Pyongyang, April 11 (KCNA) — Teachers and researchers of Life Science Faculty of Kim Il Sung University in the Democratic People’s Republic of Korea have developed the technology to mass-produce phosphoritic organomineral fertilizer.
The fertilizer is made by processing phosphorite containing more than one percent of phosphorus by a biological method.
The amounts of phosphorus and other macroelements of phosphorite are 1.7-4.4 times those of aeolian soil on an average and its microelements are 1.08-1.3 times that of the latter.
As against the average nutritive element content of the ploughed paddy field, the phosphorite contains phosphorus about 17 times and calcium, magnesium, zinc and boron nearly two-five times.
In order to increase the phosphorite’s compound fertilizer effect, the research team selected a microorganism bacterial strain strong in biological activity with which it treated phosphorite.

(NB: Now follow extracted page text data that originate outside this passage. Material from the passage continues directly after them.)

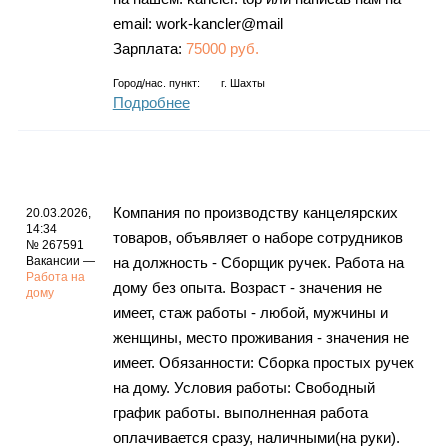
email: work-kancler@mail
Зарплата:
75000 руб.
Город/нас. пункт:
г.
Шахты
Подробнее
Компания по производству канцелярских
20.03.2026,
14:34
товаров, объявляет о наборе сотрудников
№ 267591
Вакансии —
на должность - Сборщик ручек. Работа на
Работа на
дому без опыта. Возраст - значения не
дому
имеет, стаж работы - любой, мужчины и
женщины, место проживания - значения не
имеет. Обязанности: Сборка простых ручек
на дому. Условия работы: Свободный
график работы. выполненная работа
оплачивается сразу, наличными(на руки).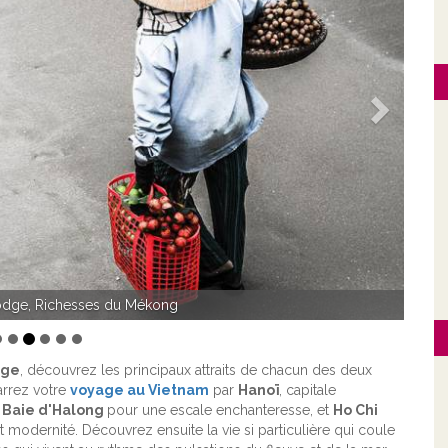
Suivant
ta du Mekong
dge
, découvrez les principaux attraits de chacun des deux
rrez votre
voyage au Vietnam
par
Hanoï
, capitale
a
Baie d'Halong
pour une escale enchanteresse, et
Ho Chi
t modernité. Découvrez ensuite la vie si particulière qui coule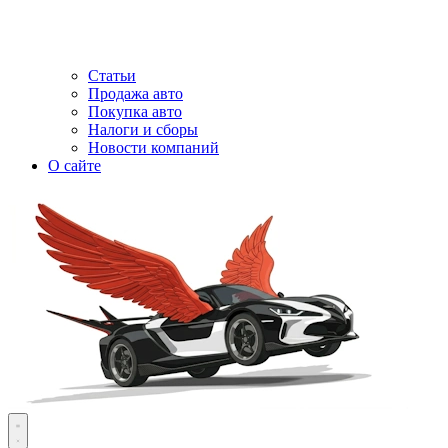
Статьи
Продажа авто
Покупка авто
Налоги и сборы
Новости компаний
О сайте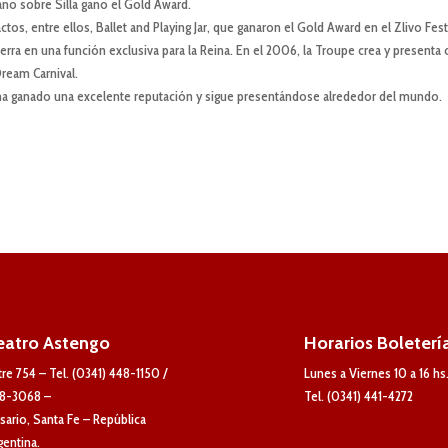
ano sobre Silla gano el Gold Award.
, entre ellos, Ballet and Playing Jar, que ganaron el Gold Award en el Zlivo Fest
erra en una función exclusiva para la Reina. En el 2006, la Troupe crea y presenta 
ream Carnival.
ha ganado una excelente reputación y sigue presentándose alrededor del mundo.
eatro Astengo
Horarios Boleterí
tre 754 – Tel. (0341) 448-1150 /
Lunes a Viernes 10 a 16 hs
8-3068 –
Tel. (0341) 441-4272
sario, Santa Fe – República
gentina.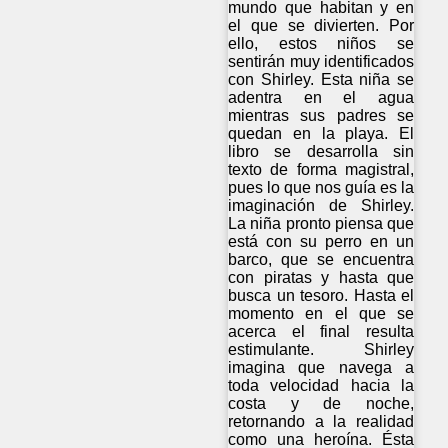
mundo que habitan y en
el que se divierten. Por
ello, estos niños se
sentirán muy identificados
con Shirley. Esta niña se
adentra en el agua
mientras sus padres se
quedan en la playa. El
libro se desarrolla sin
texto de forma magistral,
pues lo que nos guía es la
imaginación de Shirley.
La niña pronto piensa que
está con su perro en un
barco, que se encuentra
con piratas y hasta que
busca un tesoro. Hasta el
momento en el que se
acerca el final resulta
estimulante. Shirley
imagina que navega a
toda velocidad hacia la
costa y de noche,
retornando a la realidad
como una heroína. Ésta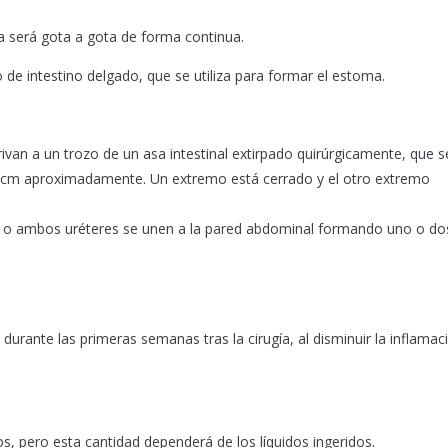
ina será gota a gota de forma continua.
 de intestino delgado, que se utiliza para formar el estoma.
ivan a un trozo de un asa intestinal extirpado quirúrgicamente, que se
0 cm aproximadamente. Un extremo está cerrado y el otro extremo
no o ambos uréteres se unen a la pared abdominal formando uno o do
rante las primeras semanas tras la cirugía, al disminuir la inflamac
s, pero esta cantidad dependerá de los líquidos ingeridos.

It thus succeeded in making quality phosphoritic organomineral fertilizer with nutritive elements of high fusibility including phosphorus, calcium, zinc, manganese and boron.
The fertilizer also contains humus substances and nitrogen which are not found in phosphorite.
A number of farms have applied the fertilizer to crops including rice, maize and potato, thus raising their yield remarkably.
The technology can be easily introduced into production without any restriction of raw materials.